Brief
Pictures are to be left out, and only the lines below starting at the one with "left hip: (874, 348)" and ending at the one with "left shoulder: (1227, 829)" are to be reproduced, each exactly, both ends included.

:: Working data ::

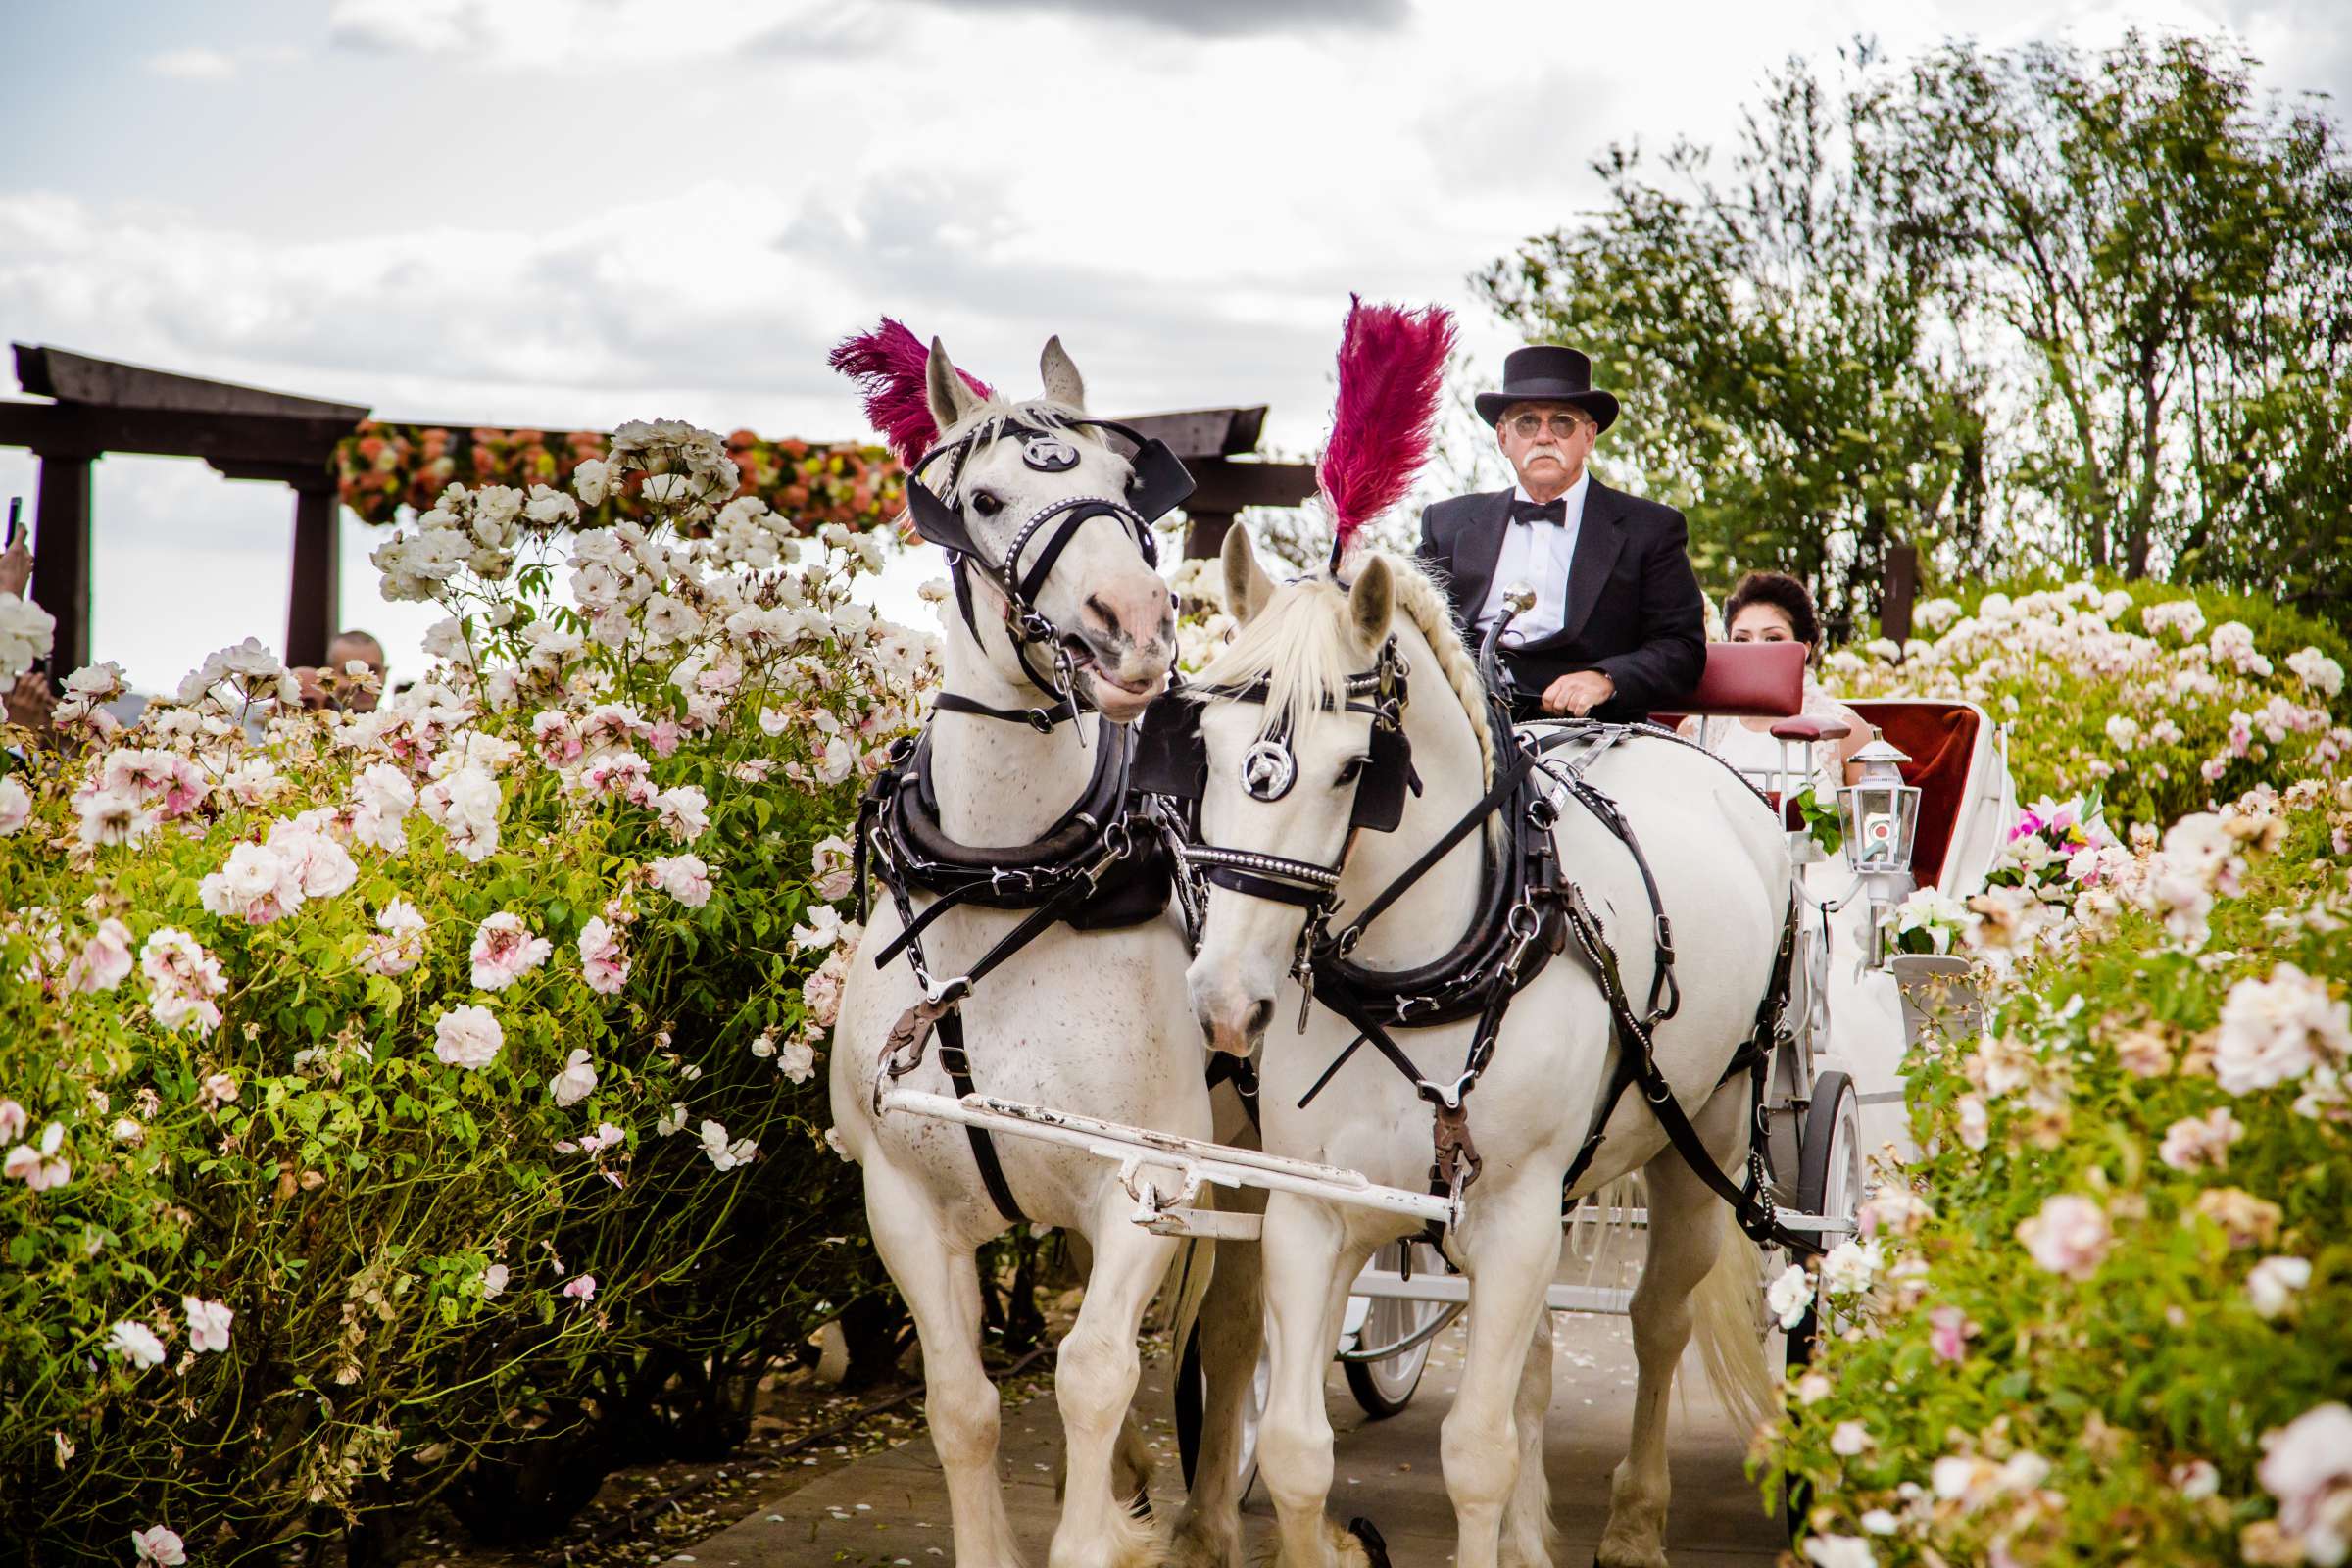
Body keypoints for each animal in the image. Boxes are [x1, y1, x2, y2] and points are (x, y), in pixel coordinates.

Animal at [832, 340, 1260, 1568]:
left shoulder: (1149, 1185)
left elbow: (1095, 1371)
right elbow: (963, 1404)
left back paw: (1203, 1514)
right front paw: (1088, 1504)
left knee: (1233, 1332)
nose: (1138, 621)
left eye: (1126, 487)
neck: (1002, 877)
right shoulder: (901, 1202)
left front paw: (1102, 1527)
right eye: (981, 499)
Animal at [1176, 531, 1778, 1568]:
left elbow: (1476, 1453)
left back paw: (1634, 1521)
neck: (1421, 972)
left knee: (1657, 1322)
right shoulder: (1315, 1209)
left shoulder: (1513, 1214)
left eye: (1354, 772)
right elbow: (1295, 1447)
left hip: (1708, 1139)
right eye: (1208, 746)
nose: (1224, 1003)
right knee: (1535, 1354)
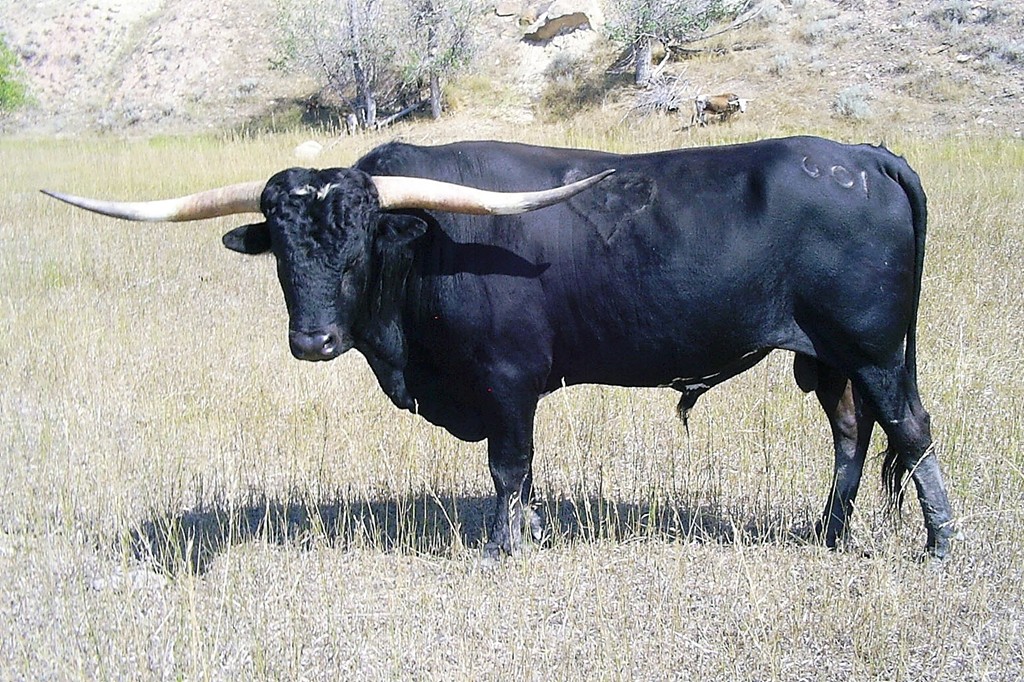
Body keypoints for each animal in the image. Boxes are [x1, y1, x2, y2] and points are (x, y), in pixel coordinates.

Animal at [43, 136, 955, 560]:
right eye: (283, 251)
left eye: (358, 244)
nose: (313, 339)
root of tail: (863, 154)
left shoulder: (510, 383)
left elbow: (509, 469)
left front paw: (504, 547)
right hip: (829, 359)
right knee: (852, 434)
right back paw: (827, 533)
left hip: (874, 348)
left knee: (910, 430)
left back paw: (940, 544)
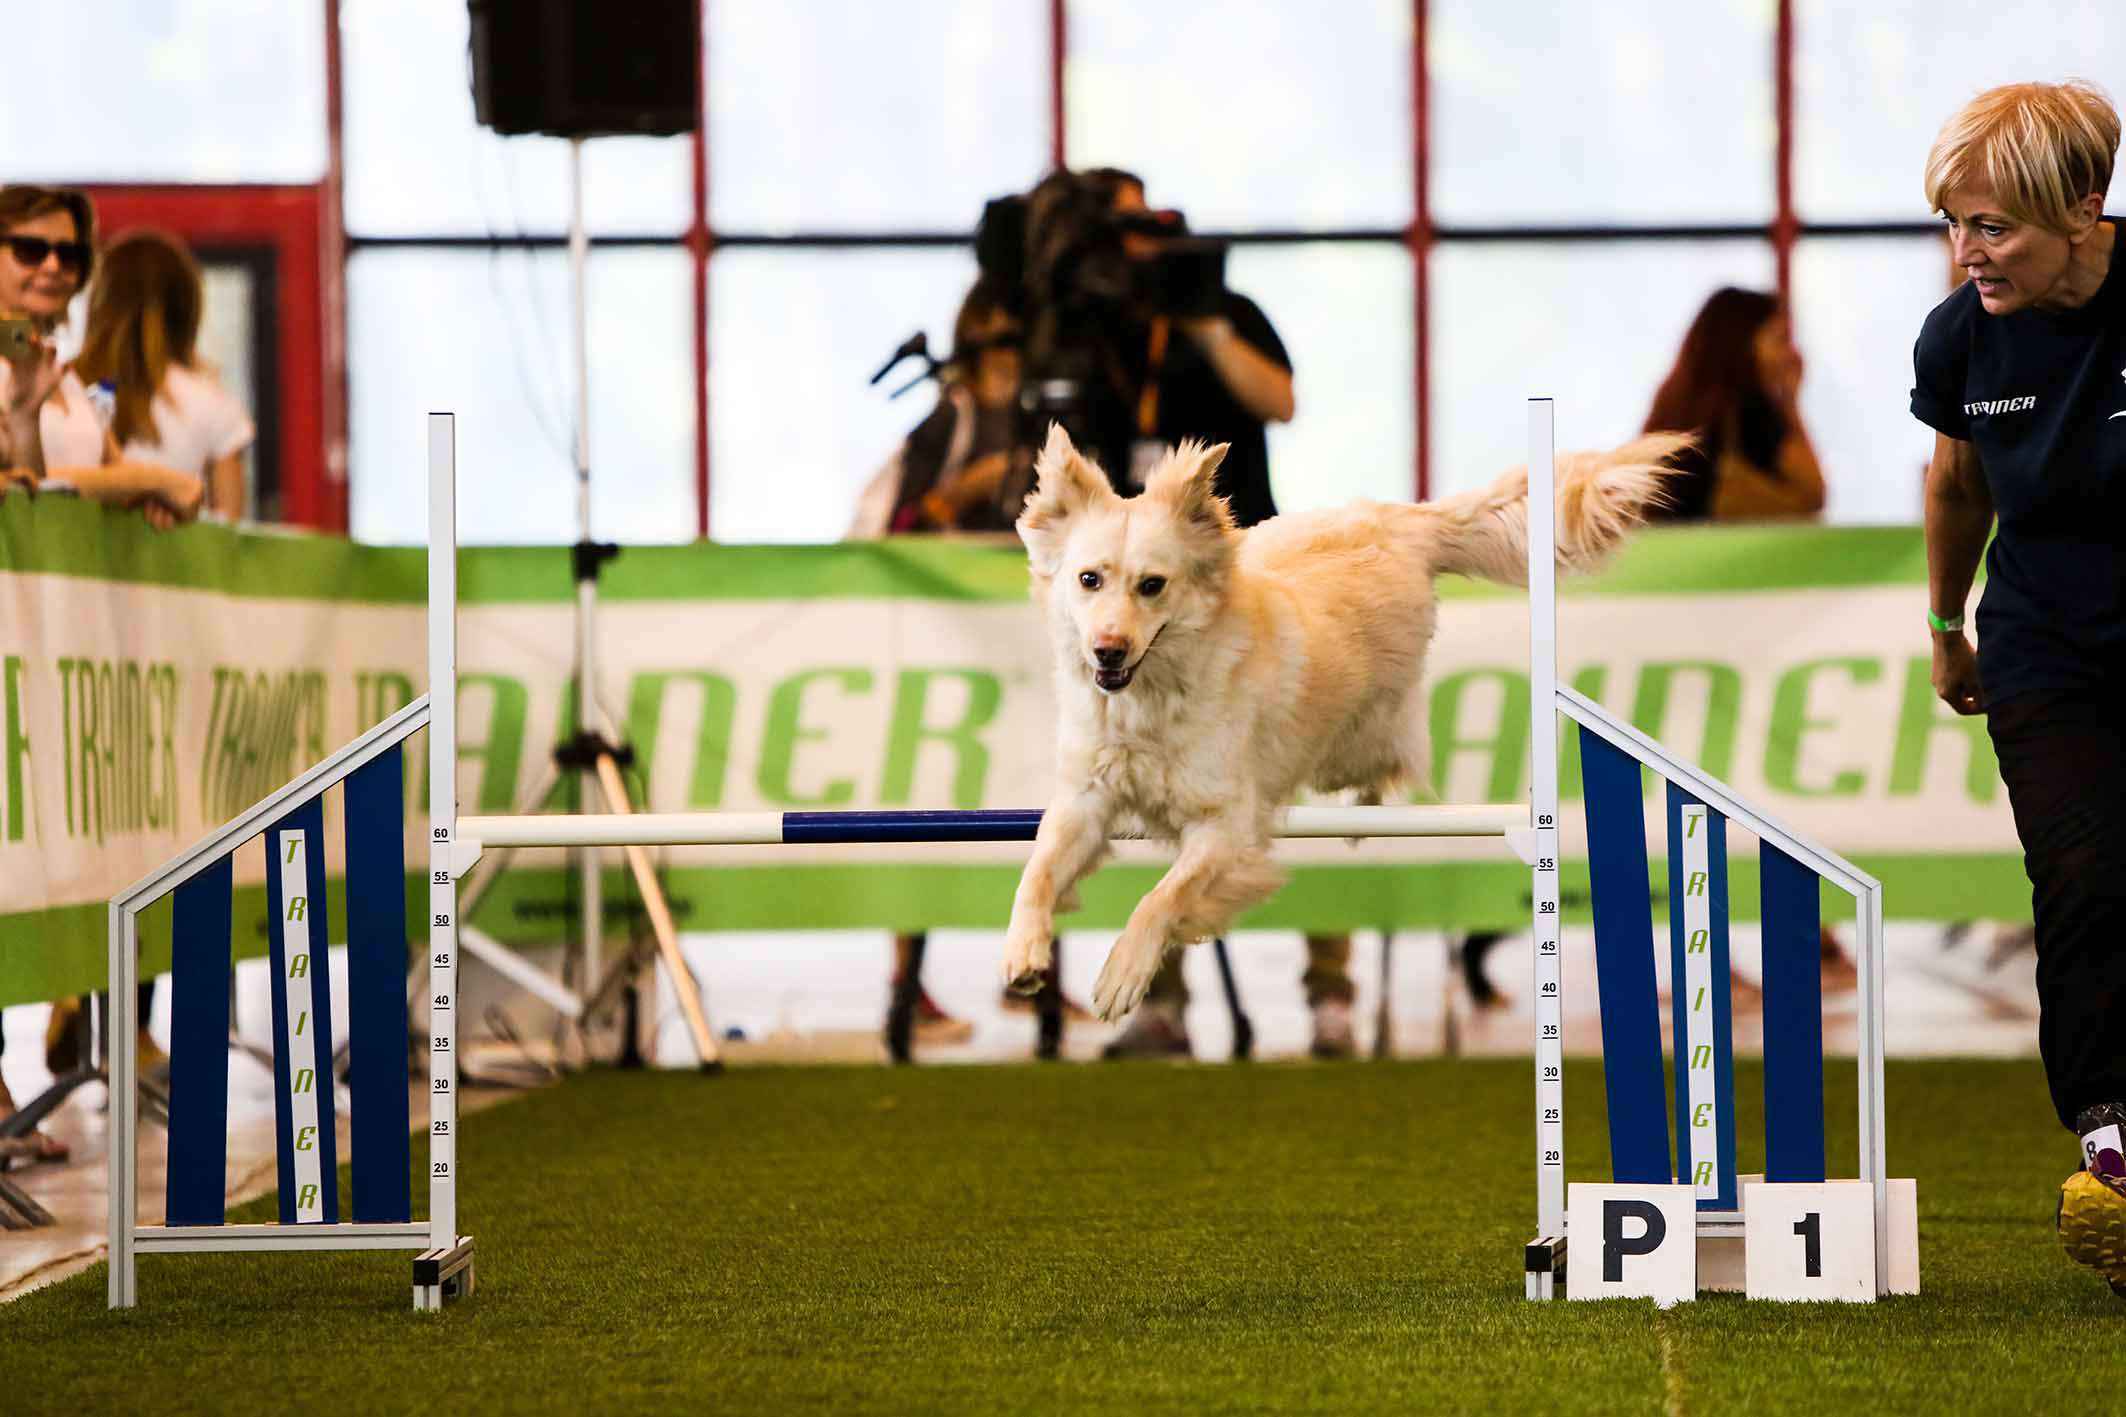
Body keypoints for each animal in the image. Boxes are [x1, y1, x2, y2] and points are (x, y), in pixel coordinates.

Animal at [1003, 420, 1683, 1019]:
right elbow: (1037, 871)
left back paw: (1365, 813)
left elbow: (1162, 897)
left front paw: (1124, 973)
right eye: (1089, 579)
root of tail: (1400, 516)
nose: (1108, 651)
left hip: (1356, 738)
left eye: (1152, 585)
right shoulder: (1085, 802)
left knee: (1393, 761)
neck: (1150, 702)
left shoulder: (1227, 829)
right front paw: (1024, 952)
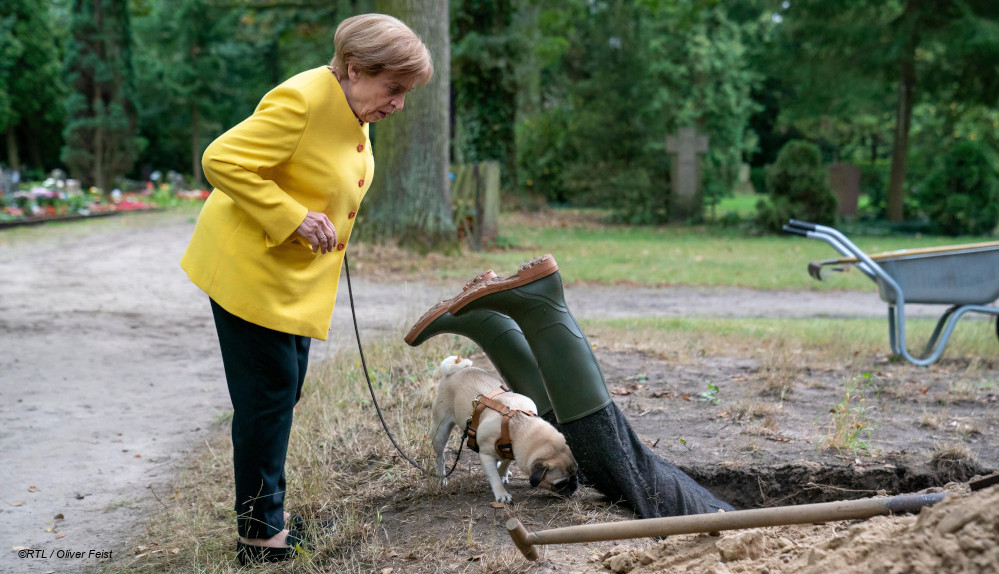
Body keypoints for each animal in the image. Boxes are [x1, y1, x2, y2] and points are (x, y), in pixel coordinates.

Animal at [430, 356, 580, 504]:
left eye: (576, 474)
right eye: (560, 484)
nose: (575, 486)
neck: (518, 424)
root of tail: (458, 370)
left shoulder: (513, 450)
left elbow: (506, 462)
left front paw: (502, 472)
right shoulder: (486, 455)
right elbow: (494, 477)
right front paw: (501, 493)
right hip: (441, 431)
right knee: (440, 457)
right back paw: (442, 478)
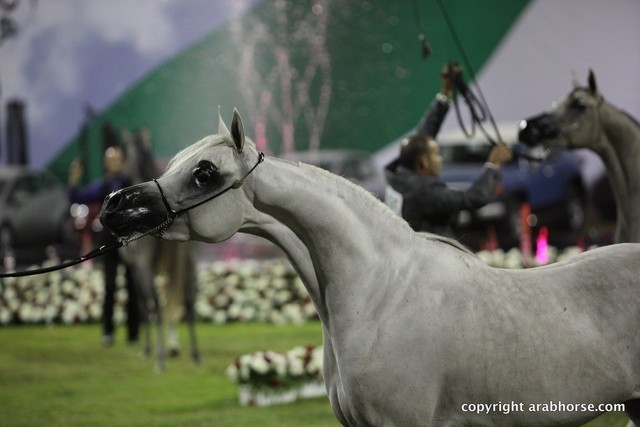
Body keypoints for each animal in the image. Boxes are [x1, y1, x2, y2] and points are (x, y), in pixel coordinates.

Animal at [120, 128, 201, 369]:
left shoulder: (137, 268)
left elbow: (145, 305)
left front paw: (148, 350)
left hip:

:::

Response area
left hip: (874, 348)
left knee: (910, 430)
left back paw: (940, 544)
Body keypoints for each animal in the image. Boxes are [x1, y1, x2, y2] and points are (x, y), in pixel coordinates.

Animal at [1003, 420, 1683, 1019]:
right elbow: (1037, 871)
left back paw: (1365, 813)
left elbow: (1162, 897)
left front paw: (1124, 973)
right eye: (1089, 579)
root of tail: (1400, 516)
nose: (1108, 651)
left hip: (1356, 738)
left eye: (1152, 585)
right shoulder: (1085, 802)
left knee: (1393, 761)
neck: (1150, 702)
left shoulder: (1227, 829)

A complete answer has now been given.